Teil eins der Trilogie, Révolution, zeigte zwölf Tänzerinnen, die zu den Klängen von Maurice Ravels Boléro zwei Stunden lang um jeweils eine Pole-Dance-Stange marschierten. Die weibliche Seite der Revolution, ein unermüdliches, geduldiges Aus- und Durchhalten oder, wie Dubois dazu sagt, das Hörbarmachen des "düsteren Schreies des Widerstands".

Rouge sei nun die einsame männliche Antwort, ein "Kriegsschrei" als Reaktion auf den ruhigen, fordernden Marsch der Frauen.
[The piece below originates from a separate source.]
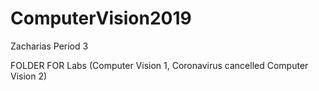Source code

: # ComputerVision2019
Zacharias Period 3

FOLDER FOR Labs (Computer Vision 1, Coronavirus cancelled Computer Vision 2)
In Rouge zeigt Dubois das Unkontrollierbare am Kampf: In einem Minikleid und roten High Heels bewegt er sich inmitten riesiger roter Gitterstäbe, als wäre er ein eingesperrtes Tier. Er scheint bedroht von unsichtbaren Kräften, trägt blutrote Flecken am ganzen Körper. Nicht mehr das düstere, aber auch beherrscht und abgeklärt wirkende Schwarz der Frauen herrscht hier, sondern ein leidenschaftliches, warmes Rot.
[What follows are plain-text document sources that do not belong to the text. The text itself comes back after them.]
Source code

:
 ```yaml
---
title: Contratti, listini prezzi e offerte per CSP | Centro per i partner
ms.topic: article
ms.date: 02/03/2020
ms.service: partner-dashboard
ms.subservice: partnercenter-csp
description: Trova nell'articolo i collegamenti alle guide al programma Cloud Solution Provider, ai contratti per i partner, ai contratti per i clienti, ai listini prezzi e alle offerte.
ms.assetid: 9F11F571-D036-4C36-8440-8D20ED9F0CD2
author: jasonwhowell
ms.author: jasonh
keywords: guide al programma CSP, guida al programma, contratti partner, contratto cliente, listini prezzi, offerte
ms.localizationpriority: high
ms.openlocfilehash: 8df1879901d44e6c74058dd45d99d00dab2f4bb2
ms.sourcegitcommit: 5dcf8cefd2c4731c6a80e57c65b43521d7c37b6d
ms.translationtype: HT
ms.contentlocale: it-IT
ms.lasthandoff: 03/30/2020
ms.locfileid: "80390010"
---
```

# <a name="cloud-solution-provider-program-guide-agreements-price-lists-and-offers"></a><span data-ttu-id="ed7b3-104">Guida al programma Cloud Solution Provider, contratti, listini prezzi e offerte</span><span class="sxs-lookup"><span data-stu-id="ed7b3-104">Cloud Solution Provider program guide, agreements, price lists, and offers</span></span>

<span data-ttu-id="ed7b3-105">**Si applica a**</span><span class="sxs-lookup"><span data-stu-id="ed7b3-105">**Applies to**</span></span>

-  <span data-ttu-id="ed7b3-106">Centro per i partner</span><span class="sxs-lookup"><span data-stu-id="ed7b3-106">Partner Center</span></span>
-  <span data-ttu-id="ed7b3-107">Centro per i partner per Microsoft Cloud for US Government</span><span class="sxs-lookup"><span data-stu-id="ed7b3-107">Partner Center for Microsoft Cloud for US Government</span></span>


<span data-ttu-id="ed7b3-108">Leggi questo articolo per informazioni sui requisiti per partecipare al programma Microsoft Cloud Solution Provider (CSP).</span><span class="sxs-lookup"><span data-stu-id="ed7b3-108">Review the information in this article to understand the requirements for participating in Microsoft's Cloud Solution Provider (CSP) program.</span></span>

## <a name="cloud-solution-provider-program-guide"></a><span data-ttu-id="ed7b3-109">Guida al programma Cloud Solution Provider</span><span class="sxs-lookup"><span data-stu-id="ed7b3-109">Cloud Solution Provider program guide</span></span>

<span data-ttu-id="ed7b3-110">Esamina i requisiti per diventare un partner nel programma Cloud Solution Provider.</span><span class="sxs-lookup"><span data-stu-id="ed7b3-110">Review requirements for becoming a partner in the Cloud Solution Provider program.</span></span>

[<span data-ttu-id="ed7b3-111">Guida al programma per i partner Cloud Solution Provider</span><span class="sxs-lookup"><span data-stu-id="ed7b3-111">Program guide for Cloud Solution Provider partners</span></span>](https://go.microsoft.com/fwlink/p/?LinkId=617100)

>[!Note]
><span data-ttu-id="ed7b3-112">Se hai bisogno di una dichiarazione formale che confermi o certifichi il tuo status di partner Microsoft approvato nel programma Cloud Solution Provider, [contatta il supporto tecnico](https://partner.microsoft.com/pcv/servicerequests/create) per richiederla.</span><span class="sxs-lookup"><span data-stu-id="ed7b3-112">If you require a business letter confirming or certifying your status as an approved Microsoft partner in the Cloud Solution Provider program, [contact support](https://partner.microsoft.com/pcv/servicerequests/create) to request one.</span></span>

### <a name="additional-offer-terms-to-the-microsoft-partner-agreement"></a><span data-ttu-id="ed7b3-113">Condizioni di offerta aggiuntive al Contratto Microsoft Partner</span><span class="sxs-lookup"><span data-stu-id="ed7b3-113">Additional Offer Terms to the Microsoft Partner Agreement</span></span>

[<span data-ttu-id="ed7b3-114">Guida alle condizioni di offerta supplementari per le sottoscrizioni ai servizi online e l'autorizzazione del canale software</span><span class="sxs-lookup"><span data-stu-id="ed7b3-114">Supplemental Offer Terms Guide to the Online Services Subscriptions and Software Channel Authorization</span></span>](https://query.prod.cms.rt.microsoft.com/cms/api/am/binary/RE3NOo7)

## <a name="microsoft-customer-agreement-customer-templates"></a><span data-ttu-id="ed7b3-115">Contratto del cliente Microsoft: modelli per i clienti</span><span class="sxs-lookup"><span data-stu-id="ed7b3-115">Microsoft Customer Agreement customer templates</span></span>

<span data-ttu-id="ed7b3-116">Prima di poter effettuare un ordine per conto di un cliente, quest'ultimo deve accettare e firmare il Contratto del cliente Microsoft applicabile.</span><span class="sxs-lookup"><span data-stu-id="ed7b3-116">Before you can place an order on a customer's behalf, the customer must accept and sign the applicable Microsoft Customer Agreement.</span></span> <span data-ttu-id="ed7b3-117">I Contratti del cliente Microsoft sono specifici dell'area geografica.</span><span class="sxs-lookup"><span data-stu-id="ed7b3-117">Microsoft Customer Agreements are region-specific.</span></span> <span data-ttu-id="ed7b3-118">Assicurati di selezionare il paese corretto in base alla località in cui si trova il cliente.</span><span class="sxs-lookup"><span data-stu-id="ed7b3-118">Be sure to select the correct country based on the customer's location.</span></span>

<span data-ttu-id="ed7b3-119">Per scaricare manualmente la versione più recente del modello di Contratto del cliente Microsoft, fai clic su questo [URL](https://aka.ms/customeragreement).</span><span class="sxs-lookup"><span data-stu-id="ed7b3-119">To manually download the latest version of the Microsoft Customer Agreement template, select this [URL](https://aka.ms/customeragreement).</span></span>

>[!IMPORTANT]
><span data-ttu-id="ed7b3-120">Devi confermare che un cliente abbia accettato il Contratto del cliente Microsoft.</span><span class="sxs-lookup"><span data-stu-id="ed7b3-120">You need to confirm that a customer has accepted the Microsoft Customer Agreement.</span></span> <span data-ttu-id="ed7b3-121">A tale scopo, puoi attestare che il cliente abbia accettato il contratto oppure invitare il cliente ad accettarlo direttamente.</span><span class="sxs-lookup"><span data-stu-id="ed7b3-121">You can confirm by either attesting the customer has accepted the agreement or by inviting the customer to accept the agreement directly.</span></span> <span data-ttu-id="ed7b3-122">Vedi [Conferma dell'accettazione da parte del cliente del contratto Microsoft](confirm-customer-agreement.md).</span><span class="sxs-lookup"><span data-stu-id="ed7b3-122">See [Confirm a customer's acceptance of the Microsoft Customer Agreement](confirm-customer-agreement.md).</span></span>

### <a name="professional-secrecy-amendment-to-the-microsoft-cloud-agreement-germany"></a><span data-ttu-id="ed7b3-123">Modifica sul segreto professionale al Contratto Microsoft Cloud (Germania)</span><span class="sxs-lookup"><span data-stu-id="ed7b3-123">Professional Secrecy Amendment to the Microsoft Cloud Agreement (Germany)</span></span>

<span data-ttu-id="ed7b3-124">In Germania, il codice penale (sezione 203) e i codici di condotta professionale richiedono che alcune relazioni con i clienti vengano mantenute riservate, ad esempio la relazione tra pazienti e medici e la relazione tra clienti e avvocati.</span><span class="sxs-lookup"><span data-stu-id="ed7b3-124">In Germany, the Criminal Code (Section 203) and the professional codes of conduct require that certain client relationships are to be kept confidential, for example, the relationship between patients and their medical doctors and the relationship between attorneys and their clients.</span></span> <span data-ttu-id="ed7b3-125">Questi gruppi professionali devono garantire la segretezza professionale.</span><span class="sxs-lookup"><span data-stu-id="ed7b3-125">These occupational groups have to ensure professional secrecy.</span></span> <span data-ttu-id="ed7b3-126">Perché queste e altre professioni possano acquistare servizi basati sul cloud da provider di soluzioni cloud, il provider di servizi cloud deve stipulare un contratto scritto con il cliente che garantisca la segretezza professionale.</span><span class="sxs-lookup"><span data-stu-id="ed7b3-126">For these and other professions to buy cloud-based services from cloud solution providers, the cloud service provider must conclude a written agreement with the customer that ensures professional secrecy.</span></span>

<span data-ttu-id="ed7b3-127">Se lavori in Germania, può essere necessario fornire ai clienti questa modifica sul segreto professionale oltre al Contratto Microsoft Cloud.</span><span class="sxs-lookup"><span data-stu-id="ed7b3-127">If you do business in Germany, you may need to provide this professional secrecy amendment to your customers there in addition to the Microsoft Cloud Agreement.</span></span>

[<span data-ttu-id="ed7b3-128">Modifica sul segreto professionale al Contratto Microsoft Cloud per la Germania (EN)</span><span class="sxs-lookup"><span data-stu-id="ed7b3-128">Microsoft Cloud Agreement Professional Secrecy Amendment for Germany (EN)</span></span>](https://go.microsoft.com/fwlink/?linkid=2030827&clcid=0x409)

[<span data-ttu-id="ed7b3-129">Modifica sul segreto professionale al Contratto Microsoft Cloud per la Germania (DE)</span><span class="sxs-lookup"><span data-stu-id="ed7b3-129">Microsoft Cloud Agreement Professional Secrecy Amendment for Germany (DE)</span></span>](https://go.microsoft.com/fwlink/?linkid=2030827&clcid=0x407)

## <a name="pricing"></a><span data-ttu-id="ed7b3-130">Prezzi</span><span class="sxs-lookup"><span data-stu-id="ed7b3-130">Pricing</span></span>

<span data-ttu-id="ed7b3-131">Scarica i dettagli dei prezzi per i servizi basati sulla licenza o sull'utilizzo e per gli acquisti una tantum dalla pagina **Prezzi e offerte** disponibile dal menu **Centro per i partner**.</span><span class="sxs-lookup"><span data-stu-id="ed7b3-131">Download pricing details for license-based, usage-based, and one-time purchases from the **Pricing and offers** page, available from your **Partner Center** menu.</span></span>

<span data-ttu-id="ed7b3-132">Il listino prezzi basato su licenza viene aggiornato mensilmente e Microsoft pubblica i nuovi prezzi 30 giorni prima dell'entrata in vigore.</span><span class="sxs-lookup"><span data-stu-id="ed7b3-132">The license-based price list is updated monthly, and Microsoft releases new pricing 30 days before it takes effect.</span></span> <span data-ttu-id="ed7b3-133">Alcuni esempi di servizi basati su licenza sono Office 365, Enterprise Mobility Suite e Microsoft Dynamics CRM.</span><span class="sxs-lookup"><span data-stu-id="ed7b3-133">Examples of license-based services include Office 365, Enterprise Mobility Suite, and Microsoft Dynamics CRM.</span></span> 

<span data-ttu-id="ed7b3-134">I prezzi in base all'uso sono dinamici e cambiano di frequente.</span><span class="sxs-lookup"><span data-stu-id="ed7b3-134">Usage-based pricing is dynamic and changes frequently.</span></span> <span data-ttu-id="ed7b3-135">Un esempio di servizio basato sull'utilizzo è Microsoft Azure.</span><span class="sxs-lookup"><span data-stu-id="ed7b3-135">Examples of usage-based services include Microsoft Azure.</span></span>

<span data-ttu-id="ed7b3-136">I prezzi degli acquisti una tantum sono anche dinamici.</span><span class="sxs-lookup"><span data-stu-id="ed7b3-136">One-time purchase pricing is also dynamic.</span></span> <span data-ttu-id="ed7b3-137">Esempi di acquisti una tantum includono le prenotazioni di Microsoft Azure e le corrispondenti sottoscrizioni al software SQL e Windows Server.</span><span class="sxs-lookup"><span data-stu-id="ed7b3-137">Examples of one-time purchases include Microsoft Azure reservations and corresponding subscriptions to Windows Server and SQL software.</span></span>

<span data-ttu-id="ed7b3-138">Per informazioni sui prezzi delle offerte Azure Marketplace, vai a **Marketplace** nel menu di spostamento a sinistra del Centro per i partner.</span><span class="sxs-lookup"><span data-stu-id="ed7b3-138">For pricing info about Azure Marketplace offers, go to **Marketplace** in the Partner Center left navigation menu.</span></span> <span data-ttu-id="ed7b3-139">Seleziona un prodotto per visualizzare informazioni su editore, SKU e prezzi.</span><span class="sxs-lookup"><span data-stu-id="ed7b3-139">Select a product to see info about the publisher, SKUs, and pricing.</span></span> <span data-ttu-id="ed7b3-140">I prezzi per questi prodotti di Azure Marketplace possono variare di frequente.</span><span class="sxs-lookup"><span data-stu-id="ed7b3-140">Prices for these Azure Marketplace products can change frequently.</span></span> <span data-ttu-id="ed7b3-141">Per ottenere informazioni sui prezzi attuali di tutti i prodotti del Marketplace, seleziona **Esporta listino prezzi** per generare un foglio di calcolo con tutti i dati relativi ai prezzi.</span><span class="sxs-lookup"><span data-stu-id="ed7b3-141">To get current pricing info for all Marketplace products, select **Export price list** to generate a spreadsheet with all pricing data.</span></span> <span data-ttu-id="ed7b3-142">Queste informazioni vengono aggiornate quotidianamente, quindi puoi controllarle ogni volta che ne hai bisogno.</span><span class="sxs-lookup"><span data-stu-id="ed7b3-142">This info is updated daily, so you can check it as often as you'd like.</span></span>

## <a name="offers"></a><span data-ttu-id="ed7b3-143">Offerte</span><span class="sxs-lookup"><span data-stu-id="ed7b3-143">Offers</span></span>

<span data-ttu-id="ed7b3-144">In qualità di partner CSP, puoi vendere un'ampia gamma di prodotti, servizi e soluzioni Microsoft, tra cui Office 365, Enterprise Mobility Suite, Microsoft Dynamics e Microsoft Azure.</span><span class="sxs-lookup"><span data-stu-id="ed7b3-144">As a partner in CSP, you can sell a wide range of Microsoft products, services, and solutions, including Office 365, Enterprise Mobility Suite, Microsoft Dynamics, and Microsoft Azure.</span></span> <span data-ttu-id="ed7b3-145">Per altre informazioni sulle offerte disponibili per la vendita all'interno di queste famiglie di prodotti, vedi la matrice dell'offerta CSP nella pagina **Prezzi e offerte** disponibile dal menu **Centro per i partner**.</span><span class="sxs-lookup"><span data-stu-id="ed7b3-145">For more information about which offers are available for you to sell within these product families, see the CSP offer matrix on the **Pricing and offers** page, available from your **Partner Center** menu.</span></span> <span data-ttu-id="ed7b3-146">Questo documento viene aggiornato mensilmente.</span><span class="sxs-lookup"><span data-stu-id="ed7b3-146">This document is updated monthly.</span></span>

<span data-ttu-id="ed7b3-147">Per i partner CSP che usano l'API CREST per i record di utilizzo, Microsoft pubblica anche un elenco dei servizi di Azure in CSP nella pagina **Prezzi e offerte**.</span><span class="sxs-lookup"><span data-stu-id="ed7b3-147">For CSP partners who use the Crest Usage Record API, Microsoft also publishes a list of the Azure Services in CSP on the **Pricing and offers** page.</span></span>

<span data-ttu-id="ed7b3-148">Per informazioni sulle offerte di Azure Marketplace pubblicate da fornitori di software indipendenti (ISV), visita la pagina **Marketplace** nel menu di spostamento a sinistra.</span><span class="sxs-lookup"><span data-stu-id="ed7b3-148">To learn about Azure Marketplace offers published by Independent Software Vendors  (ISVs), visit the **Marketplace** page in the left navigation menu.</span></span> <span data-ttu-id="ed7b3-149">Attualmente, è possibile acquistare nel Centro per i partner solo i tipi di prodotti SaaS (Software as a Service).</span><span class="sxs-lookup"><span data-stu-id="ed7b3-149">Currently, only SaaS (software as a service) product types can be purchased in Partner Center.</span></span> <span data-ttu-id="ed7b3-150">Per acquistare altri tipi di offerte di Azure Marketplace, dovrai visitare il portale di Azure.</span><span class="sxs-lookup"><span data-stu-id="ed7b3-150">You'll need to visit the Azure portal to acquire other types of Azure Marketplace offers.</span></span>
Ganz in dieses rote Licht getaucht, zeigt sich Dubois später mit Megafonen behängt, schreit hinaus, was ihn bewegt. Und er tanzt zu Kampfliedern des Rote-Armee-Chors der UdSSR. Der Aufstand hat viele Gesichter, und eines davon sieht so aus: laut und gefährlich, blutrot und leidenschaftlich. Aber eben auch einsam. Weil am Ende jeder für sich alleine kämpft. (Andrea Heinz, Sonderthema/Beilage, DER STANDARD, 24.7.2012)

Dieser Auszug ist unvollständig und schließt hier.